Home School – Day Twenty-Four

It is as if Zeus himself has unleashed a thunderbolt upon us. I creak out of bed and realise that as well as the sun gloriously shining, today is (for now) the final day of lockdown home schooling. 

I say that with leaden caveat. Scottish parents have been informed for almost a year by our Dear Leader that we are the scum of the earth and spend far too long chinwagging at the school gates, mercilessly breathing germs upon one another; ultimately killing our grannies. 

On the day immediately prior to Christmas break (which has persisted ever since) Cerberus’ class was dismissed along with one other entire year group due to the need to self-isolate. I laughed at the time, noting the idiocy of this manoeuvre, given all the children in his school are at the lowest end of the Covid-19 risk spectrum. Yet I have grim forebodings in relation to that now and for an indefinite period going forward. 

With classrooms of twenty children or thereabouts, and prolific testing capacity, it stands to reason that even with schools being open the kids will be lucky if they attend for up to 50% of any given year. 

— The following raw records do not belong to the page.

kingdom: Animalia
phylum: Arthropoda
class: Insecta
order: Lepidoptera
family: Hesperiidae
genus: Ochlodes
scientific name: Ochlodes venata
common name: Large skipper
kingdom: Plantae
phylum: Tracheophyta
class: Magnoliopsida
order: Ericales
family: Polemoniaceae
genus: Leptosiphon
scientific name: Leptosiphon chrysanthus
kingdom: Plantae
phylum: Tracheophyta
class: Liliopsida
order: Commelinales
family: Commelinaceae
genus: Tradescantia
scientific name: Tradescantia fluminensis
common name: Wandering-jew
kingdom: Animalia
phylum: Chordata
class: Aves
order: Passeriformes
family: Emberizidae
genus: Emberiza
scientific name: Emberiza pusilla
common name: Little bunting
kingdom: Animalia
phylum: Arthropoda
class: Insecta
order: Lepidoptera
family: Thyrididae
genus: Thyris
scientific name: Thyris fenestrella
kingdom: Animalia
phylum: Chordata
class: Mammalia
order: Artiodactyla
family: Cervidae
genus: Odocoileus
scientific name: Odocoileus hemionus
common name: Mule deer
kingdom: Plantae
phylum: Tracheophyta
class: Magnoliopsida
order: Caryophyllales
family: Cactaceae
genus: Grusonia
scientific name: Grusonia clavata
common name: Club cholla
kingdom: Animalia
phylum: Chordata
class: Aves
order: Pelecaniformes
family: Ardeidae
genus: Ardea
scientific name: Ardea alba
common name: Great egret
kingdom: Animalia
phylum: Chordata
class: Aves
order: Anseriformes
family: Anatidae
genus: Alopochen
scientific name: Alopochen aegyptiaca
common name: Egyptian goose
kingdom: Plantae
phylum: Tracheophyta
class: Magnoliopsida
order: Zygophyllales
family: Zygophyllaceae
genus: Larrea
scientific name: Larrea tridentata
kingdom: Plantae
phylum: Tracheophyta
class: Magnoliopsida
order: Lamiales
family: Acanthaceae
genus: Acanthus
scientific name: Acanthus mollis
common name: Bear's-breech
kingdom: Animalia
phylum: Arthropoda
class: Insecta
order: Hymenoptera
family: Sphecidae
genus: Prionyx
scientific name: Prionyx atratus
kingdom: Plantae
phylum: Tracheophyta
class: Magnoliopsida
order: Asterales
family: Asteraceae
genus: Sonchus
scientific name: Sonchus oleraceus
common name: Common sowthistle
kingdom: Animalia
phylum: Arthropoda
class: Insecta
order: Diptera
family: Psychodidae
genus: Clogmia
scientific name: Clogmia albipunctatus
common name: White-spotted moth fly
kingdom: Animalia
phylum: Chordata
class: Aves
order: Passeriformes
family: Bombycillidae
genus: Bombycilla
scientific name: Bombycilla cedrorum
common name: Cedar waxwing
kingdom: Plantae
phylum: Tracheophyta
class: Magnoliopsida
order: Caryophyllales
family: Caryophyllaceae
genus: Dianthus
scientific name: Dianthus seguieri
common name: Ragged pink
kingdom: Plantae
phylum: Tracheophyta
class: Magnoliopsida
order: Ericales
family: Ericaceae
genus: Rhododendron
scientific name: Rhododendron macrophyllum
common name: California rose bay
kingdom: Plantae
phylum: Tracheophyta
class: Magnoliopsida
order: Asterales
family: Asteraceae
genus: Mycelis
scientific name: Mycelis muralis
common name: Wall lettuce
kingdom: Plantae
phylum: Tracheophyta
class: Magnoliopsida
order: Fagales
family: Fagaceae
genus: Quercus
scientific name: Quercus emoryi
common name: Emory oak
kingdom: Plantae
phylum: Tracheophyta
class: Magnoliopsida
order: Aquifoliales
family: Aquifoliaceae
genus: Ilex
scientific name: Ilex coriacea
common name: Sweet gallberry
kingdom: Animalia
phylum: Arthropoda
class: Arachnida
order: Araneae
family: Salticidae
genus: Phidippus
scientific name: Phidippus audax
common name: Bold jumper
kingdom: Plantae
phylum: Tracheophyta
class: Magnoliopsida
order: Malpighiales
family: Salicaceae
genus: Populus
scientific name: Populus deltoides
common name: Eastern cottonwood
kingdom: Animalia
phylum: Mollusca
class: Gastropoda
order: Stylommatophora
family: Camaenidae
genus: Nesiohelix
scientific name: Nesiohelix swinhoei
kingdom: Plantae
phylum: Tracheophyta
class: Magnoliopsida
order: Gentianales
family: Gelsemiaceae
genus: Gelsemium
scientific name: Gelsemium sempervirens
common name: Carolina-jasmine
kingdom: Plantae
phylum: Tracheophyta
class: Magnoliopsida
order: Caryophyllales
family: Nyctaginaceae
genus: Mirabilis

It’s unsustainable, and I await with keen self-interest to see who baulks first. Will it be the teachers, furiously rewriting schedules and lessons from face to face via online and back again? Will parents revolt, tying themselves to school gates demanding an education for their sprogs? Perhaps we will all just capitulate and spend the rest of our lives in fear of the text message telling us not to bother sending the kids to school for another ten days. 

I like to think that eventually all those behaving as wet blankets will wake from their torpor and decide enough is enough. We might even elect politicians who want us to work and pay taxes. 

On this, our last (for now) day of home schooling, we clock in with teacher Mrs E and rattle through math. Nothing else holds interest for Cerberus at the moment. What he lacks in social skills he makes up for in numeracy. I am beginning to have faith if he doesn’t spend his life arranging Dewey numbers in a library he might be a software or app wizard. 

Other than the use of them, I know bugger all about computers, but I have it on good authority there is still a lot of money to be made. You need only look at the half-wits presiding in Silicon Valley like modern day Pharaohs, with their devoted slaves churning out kitten stories, day after day, to realise ethics, brains or principles matter little. We live in the era of baseless success. 

At least Edison and Darwin retained capacity for thinking as they revolutionised our world. The heroes of today require little capacity for thought. We are less well off for it. Others however, like my son, and perhaps yours, may benefit from such a void. If he emerges a computer genius, he can play ping-pong with the rest of them at Google, whilst the cash flows on in from us mugs. 

Medusa has had a raw deal since Noel. As the youngest she is more amenable to negative influences, but as a general good-egg is starved of attention. Her greatest failing is her complete capacity to entertain herself. For hours she can forage for food, arrange toys, watch Frozen, even send herself to sleep. Far too often this innate ability to survive without interference has led to her being ignored. 

Her brother Cerberus has since birth demanded attention every waking minute of the day. As an elfin human specimen he screamed relentlessly and slept for no more than two consecutive hours, as if on repeat, day and night. As a toddler he refused to sleep in a separate bed. And now as a young biped he has the capacity to cause an aneurysm in anyone spending more than two hours in his company. 

It’s not that I don’t love him; far from it. There’s something about your own offspring that even, I suspect, as you were crippled by a colossal heart attack caused by the strain they’ve applied to your aorta, you’d still be terrifically sad at the thought of never seeing them again. 

The old adage about absence making one fond must have been evidence-based. There is nothing which demonstrates it more than these last two months of enforced ‘family time’.

In spring and summer 2020 we were in a similar situation. Mrs M and I took turns each month for which of us would sleep in the spare room and therefore be undisturbed by Cerberus’ nightly 3am awakening and ensuing disruption.

We obviously didn’t do separation often enough as we we have child number three scheduled to arrive by Easter. Lesson learned. 

For now, however, home school is closed. I tell myself I and we will be more proactive in facilitating future interactive learning for Cerberus and Medusa, but who am I kidding. Like everyone else we are just managing to stay afloat. We’ve been long in the water but are yet to freeze to death. That may come if this goes on.